#### Task statement:
Each line from the one holding "Музыкальная индустрия начала" to the last line below must be restated word for word, and no picture may be included.

----- Excerpted records

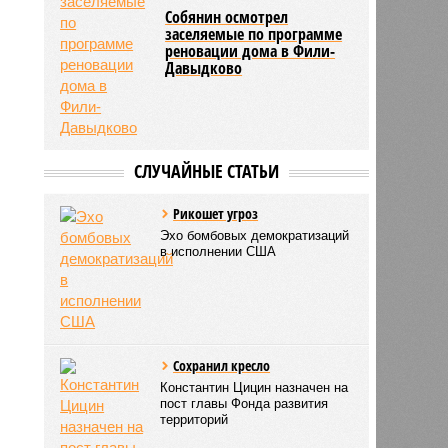
Собянин осмотрел
заселяемые по программе
реновации дома в Фили-
Давыдково
СЛУЧАЙНЫЕ СТАТЬИ
Рикошет угроз
Эхо бомбовых демократизаций
в исполнении США
Сохранил кресло
Константин Цицин назначен на
пост главы Фонда развития
территорий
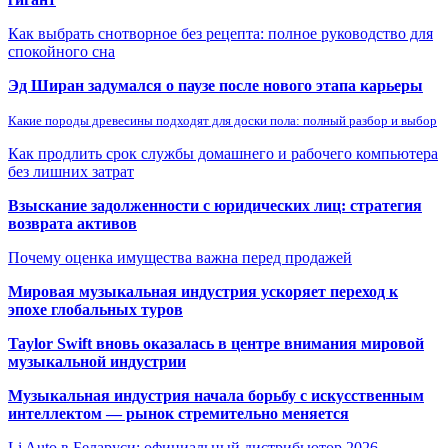
Как выбрать снотворное без рецепта: полное руководство для
спокойного сна
Эд Ширан задумался о паузе после нового этапа карьеры
Какие породы древесины подходят для доски пола: полный разбор и выбор
Как продлить срок службы домашнего и рабочего компьютера
без лишних затрат
Взыскание задолженности с юридических лиц: стратегия
возврата активов
Почему оценка имущества важна перед продажей
Мировая музыкальная индустрия ускоряет переход к
эпохе глобальных туров
Taylor Swift вновь оказалась в центре внимания мировой
музыкальной индустрии
Музыкальная индустрия начала борьбу с искусственным
интеллектом — рынок стремительно меняется
Li Auto в Беларуси: официальный дистрибьютор 2026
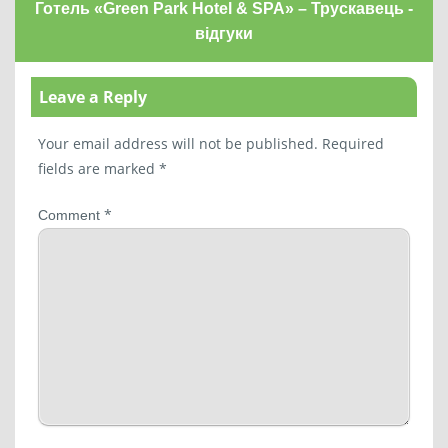
Готель «Green Park Hotel & SPA» – Трускавець -
відгуки
Leave a Reply
Your email address will not be published.
Required
fields are marked
*
*
Comment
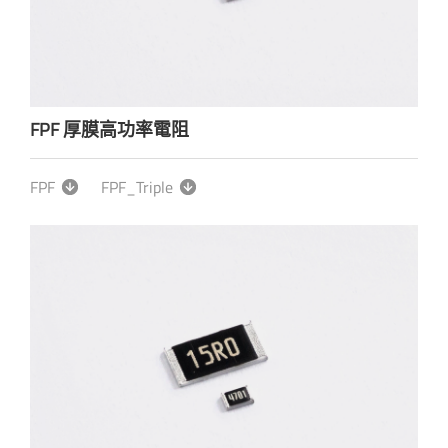
FPF 厚膜高功率電阻
FPF
FPF_Triple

----------

#### Response to the exercise:
Музыкальная индустрия начала борьбу с искусственным
интеллектом — рынок стремительно меняется
Li Auto в Беларуси: официальный дистрибьютор 2026
Готель «Green Park Hotel & SPA» – Трускавець -
відгуки
Leave a Reply
Your email address will not be published.
Required
fields are marked
*
*
Comment
FPF 厚膜高功率電阻
FPF
FPF_Triple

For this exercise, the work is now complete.